A new plan to fund public schools was filed yesterday. Its goal is to ensure that all school districts have 90 percent of the resources needed to provide a no-frills, meat-and-potatoes "adequate" education. It would also have the state pay teacher pensions in the Chicago Public School District (the state already pays pensions in all other districts). To learn more about this legislation, go read the bill or just listen to one of its authors, Diane Rutledge, explain it.

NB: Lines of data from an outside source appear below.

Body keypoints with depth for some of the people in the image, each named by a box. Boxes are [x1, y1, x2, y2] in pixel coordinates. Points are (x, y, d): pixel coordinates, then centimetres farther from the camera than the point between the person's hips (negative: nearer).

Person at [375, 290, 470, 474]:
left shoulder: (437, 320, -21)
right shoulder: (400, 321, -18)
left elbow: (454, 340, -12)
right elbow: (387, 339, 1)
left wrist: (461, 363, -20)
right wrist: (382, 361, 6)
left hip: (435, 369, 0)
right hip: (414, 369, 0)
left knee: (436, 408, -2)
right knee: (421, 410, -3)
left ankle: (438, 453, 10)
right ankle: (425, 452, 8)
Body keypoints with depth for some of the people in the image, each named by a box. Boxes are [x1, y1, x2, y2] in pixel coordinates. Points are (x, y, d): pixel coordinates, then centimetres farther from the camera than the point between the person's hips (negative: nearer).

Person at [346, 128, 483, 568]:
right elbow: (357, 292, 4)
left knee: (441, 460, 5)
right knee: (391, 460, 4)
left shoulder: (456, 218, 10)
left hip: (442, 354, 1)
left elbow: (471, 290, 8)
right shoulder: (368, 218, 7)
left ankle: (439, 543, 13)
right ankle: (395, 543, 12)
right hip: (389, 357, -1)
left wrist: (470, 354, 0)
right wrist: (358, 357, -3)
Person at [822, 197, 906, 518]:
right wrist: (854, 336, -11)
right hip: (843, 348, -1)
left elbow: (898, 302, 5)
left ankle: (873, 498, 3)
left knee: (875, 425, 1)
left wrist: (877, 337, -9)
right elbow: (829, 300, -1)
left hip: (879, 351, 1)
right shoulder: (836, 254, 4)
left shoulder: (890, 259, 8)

State Representative Will Davis, a Democrat from Hazelwood, is sponsoring this particular plan. The basic concept, however, has been discussed for more than a year, touted by Republican State Senator Jason Barickman and promoted by the Management Alliance — an umbrella organization that encompasses all the school superintendents, board members, and other upper-echelon education officers. They refer to this measure as the “evidence-based funding formula."
Most educators and lawmakers agree that the current funding formula needs a complete overhaul because it’s the most inequitable in the nation. Some districts have just about $6,000 per student per year; other districts spend four or five times that amount. But with the state's finite pool of cash, how do you get more money for the poor districts without taking some away from the wealthy ones?
Rutledge, who helped write this new plan, says it avoids that problem.
No one can say how much this will cost. That’s because it wouldn’t go into effect until the 2017-18 school year, which is in fiscal year '18. And remember, the main selling point is that no district will lose money. That means that — assuming lawmakers pass some sort of school funding plan this week — districts will be held harmless at that level.